───── Page extract

Entry into a Material Definitive Agreement, Termination of a Material Def


Item 1.01 Entry into a Material Definitive Agreement.

On August 9, 2013, Engility Holdings, Inc. (the "Company") and its wholly owned subsidiary, Engility Corporation ("Borrower"), entered into a Credit Agreement among the Company, Borrower, Bank of America, N.A. (as administrative agent, swing line lender and letter of credit issuer) and each of the several lenders time to time party thereto (the "Credit Agreement"). The Credit Agreement provides for (1) a $200 million term loan facility maturing on August 9, 2018, and (2) a $250 million revolving credit facility that terminates on August 9, 2018, with a $50 million letter of credit sublimit and a $25 million swing line loan sublimit (collectively, the "Credit Facilities"). The Credit Agreement also contains an accordion feature that permits the Company to arrange with the lenders for the provision of up to $150 million in additional commitments. The proceeds of the borrowings under the Credit Agreement are available to repay Borrower's existing indebtedness and to provide ongoing working capital and for other general corporate purposes (including acquisitions) of Borrower and its subsidiaries.

All obligations under the Credit Facilities are unconditionally guaranteed by the Company and certain of Borrower's existing direct or indirect wholly owned domestic subsidiaries, and will be required to be guaranteed by certain of Borrower's future direct or indirect wholly owned domestic subsidiaries. All obligations under the Credit Facilities, and guarantees of those obligations, will be secured, subject to certain exceptions, by substantially all of the assets of Borrower, the Company and Borrower's subsidiary guarantors.

──────────
───── Supplied data

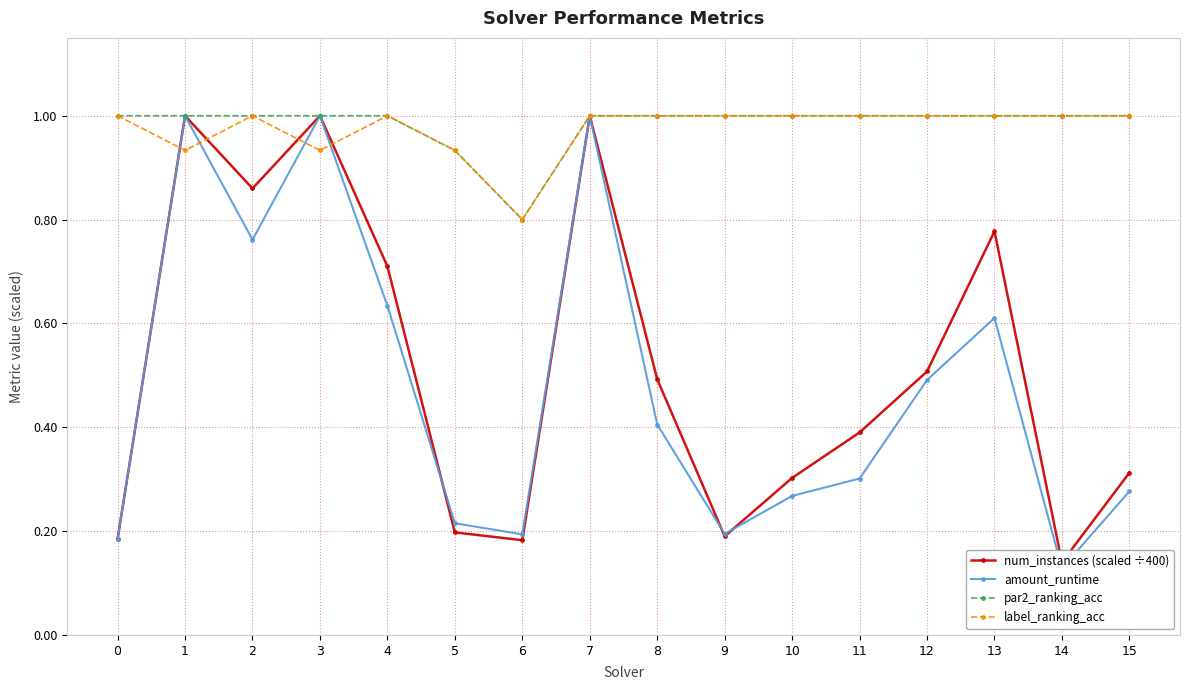

How many lines are shown in the chart?

4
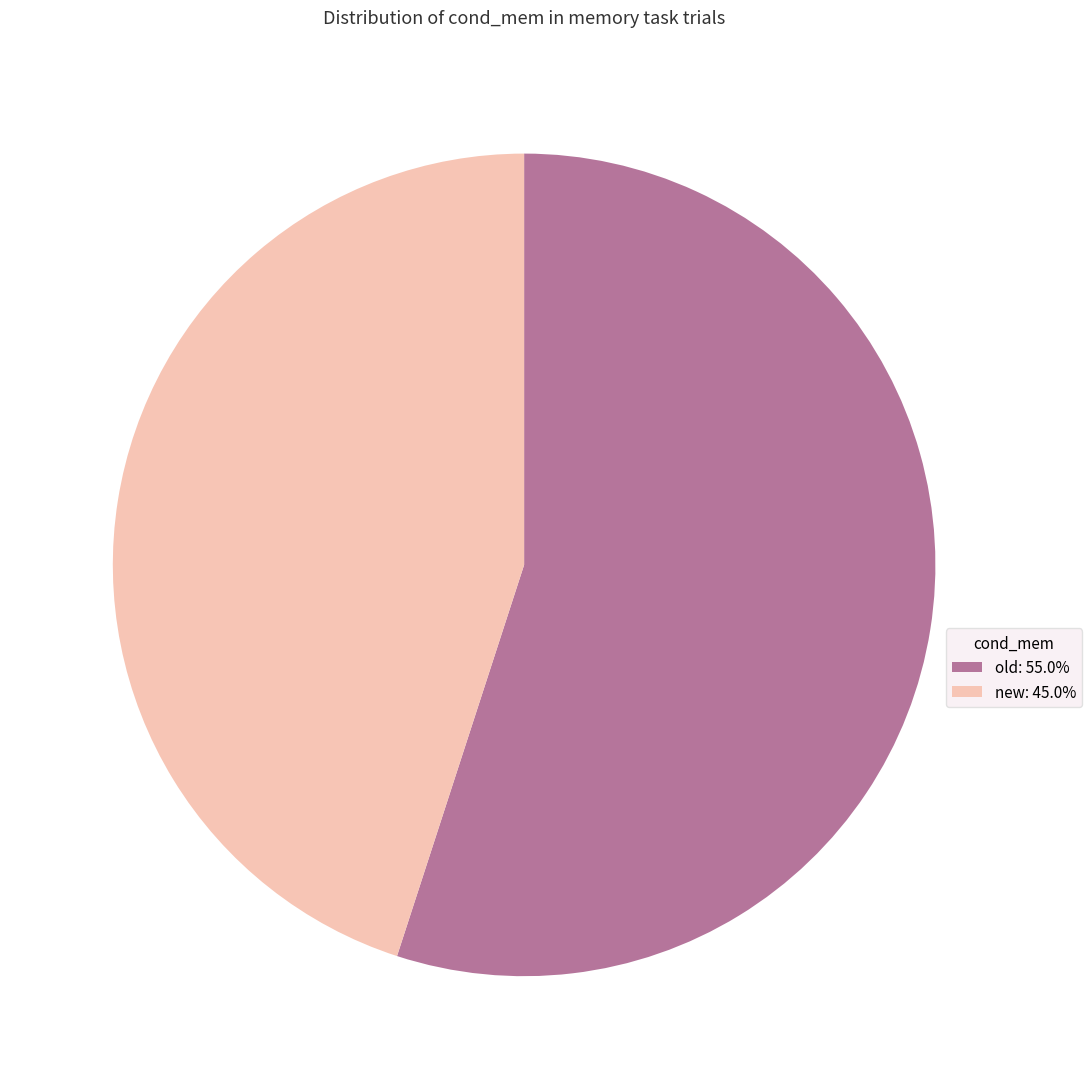

Combined, do new: 45.0% and old: 55.0% account for over 50%?

Yes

──────────

Complete the following:
[A] According to the credit agreement text, what is the size of the term loan facility, and when does it mature?
[B] Pick up the credit agreement text after its last sentence and carry it on.
You won't need the data here.

Your written answers:
[A] It is a $200 million term loan facility maturing on August 9, 2018.

[B]
All borrowings under the Credit Facilities bear interest at a variable rate per annum equal to an applicable margin, plus, at Borrower's option (other than for swing line loans), either (1) a base rate determined by reference to the highest of (a) the prime rate of Bank of America, N.A., (b) the federal funds effective rate plus 0.50% and (c) a LIBOR rate determined by reference to the cost of funds for U.S. dollar deposits for the interest period of one month, plus 1.00% or (2) a LIBOR rate determined by reference to the costs of funds for U.S. dollar deposits for the interest period relevant to such borrowing. All swing line loans bear interest at a variable rate per annum equal to an applicable margin, plus a base rate determined as described in the immediately preceding sentence. The applicable margins for the borrowings under the Credit Facilities depend on the consolidated leverage ratio of the Company, Borrower and certain of Borrower's subsidiaries (i.e., the ratio of consolidated funded indebtedness (minus designated cash balances) to consolidated EBITDA). The applicable LIBOR margin varies between 2.25% and 3.25%, and the applicable base rate margin varies between 1.25% and 2.25%.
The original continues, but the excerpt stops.